During one of her return trips from Jamaica, Rosario di Giorgio collided with a US Navy collier around 02:30 on 9 August 1910 about 60 miles off Cape Hatteras in misty weather. Marcellus and another collier were on their way to Guantanamo each towing two coal-laden barges. The collision was so strong that Marcellus had her bow practically cut off. Rosario di Giorgio stood by the damaged collier for about five hours before being told her help was no longer needed. Marcellus finally drowned at about 12:55. Rosario di Giorgio arrived in New York the next day with her bow smashed and twisted and was put into drydock for repairs immediately after discharging her cargo. There were no casualties in the accident, and the crew of Marcellus was safely landed at Hampton Roads by Leonidas. The subsequent naval inquiry into the accident found Rosario di Giorgio solely at fault for the collision, and entered a claim against her for $125,000.

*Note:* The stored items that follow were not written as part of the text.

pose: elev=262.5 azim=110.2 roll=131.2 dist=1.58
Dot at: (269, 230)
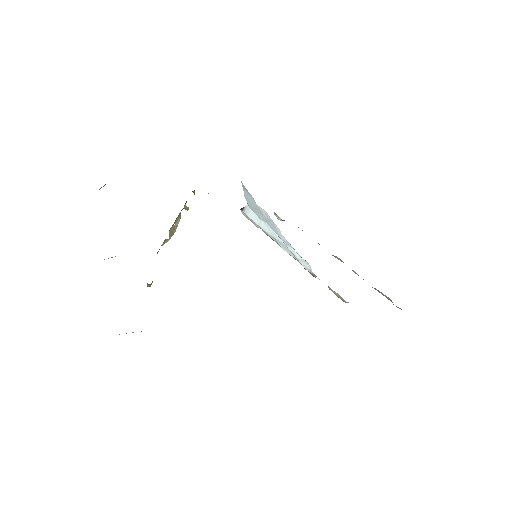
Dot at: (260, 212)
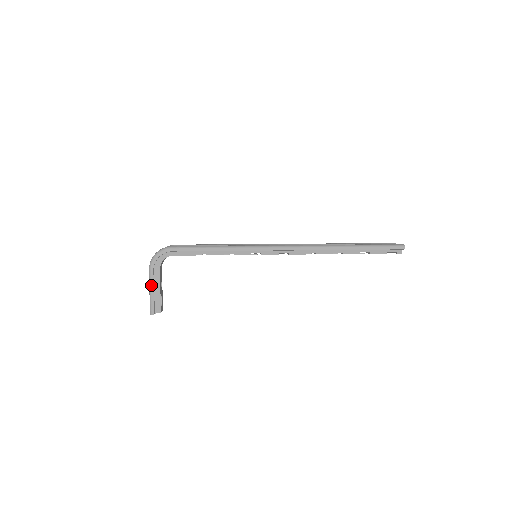
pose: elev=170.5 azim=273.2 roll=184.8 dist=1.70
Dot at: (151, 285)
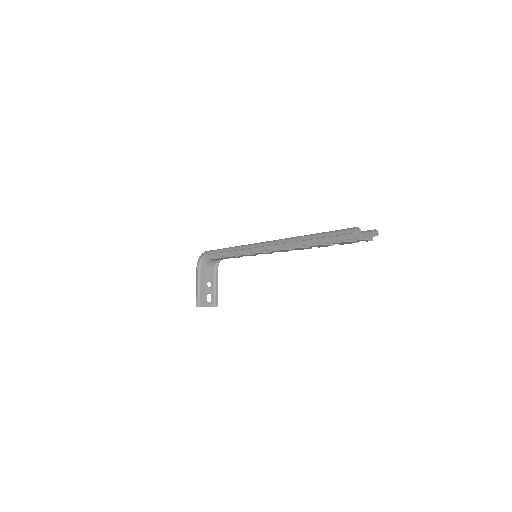
Dot at: (196, 283)
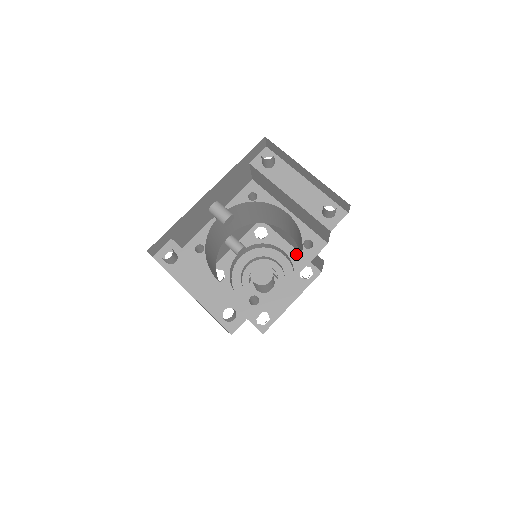
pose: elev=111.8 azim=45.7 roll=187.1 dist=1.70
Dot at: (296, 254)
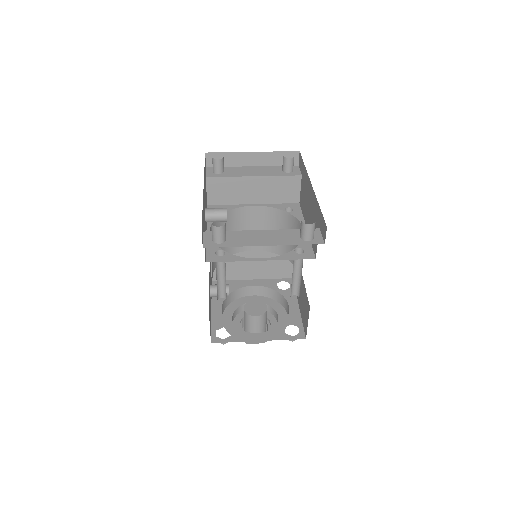
Dot at: (263, 281)
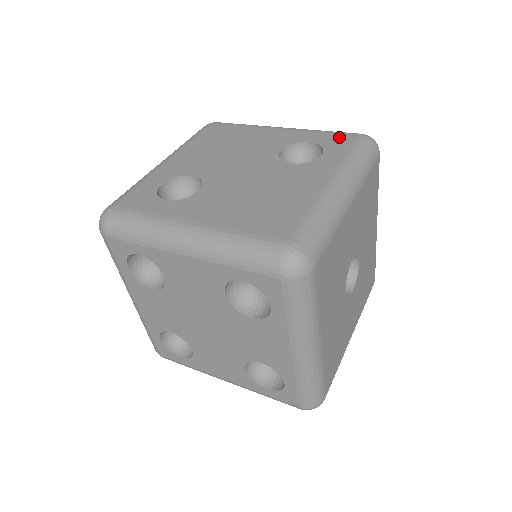
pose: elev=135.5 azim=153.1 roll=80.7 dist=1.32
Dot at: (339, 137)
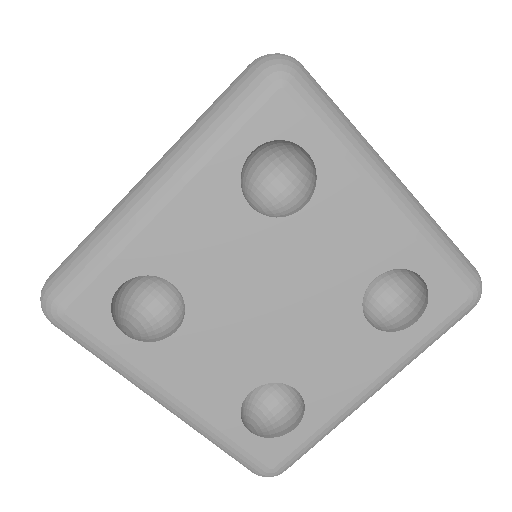
Dot at: occluded
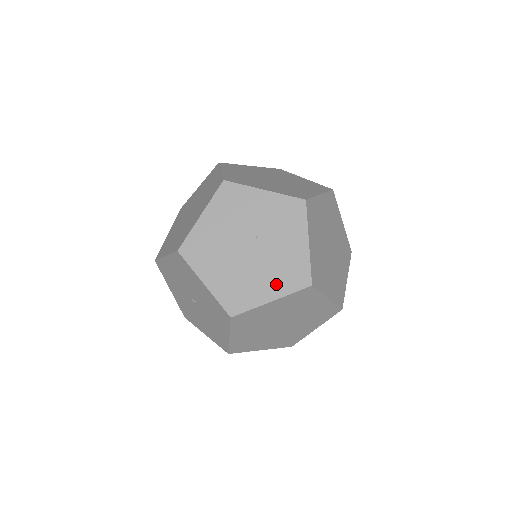
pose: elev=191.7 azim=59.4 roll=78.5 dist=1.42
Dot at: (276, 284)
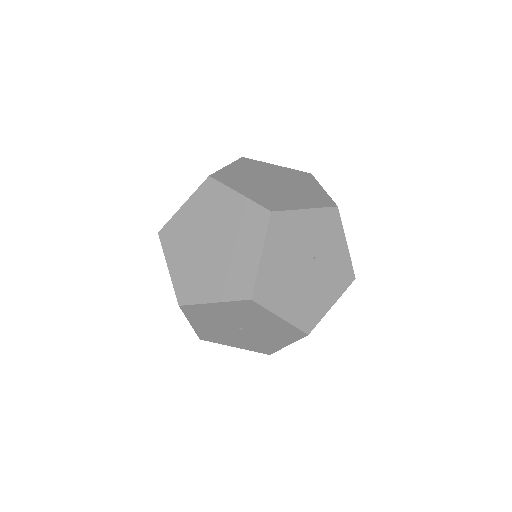
Dot at: (251, 242)
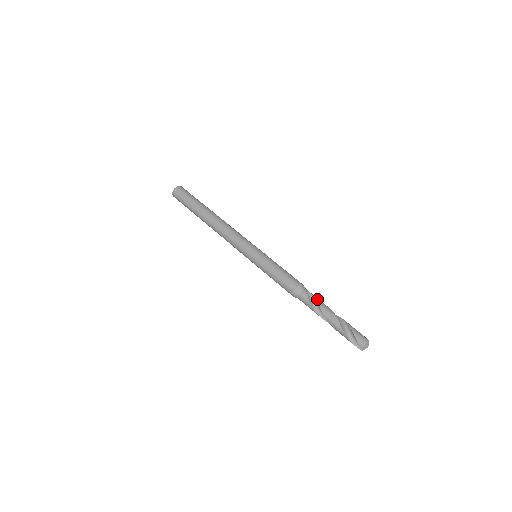
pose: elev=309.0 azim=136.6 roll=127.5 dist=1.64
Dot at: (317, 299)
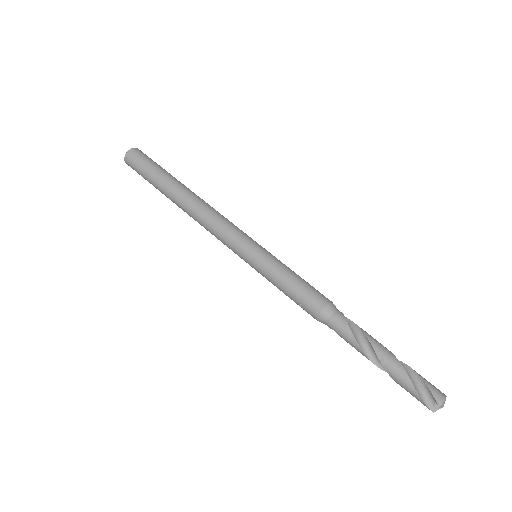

After undergoing repairs the ship returned to service in early September 1910, departing New York for Port Antonio on 6 September and resumed her trade service between East coast ports and Jamaica.

On her last trip the vessel departed from Baltimore on 18 January 1911 for Port Antonio and other Jamaican ports and arrived off Manchioneal in the afternoon of 25 January. As she was entering the harbor, the ship went aground and got stranded on the reef on the northern side of the entrance to Manchioneal Harbor, on the east coast of Jamaica. Due to impact the boilers got displaced and her hull was penetrated by coral rocks causing quick flooding of the engine room. A wrecking steamer was sent to her aid but bad weather prevented any attempts to salvage the ship until mid-February. Finally, an attempt was made to refloat Rosario di Giorgio on 11 February but the ship soon started drifting broadside on the reefs, and on 14 February 1911 it was decided to abandon her.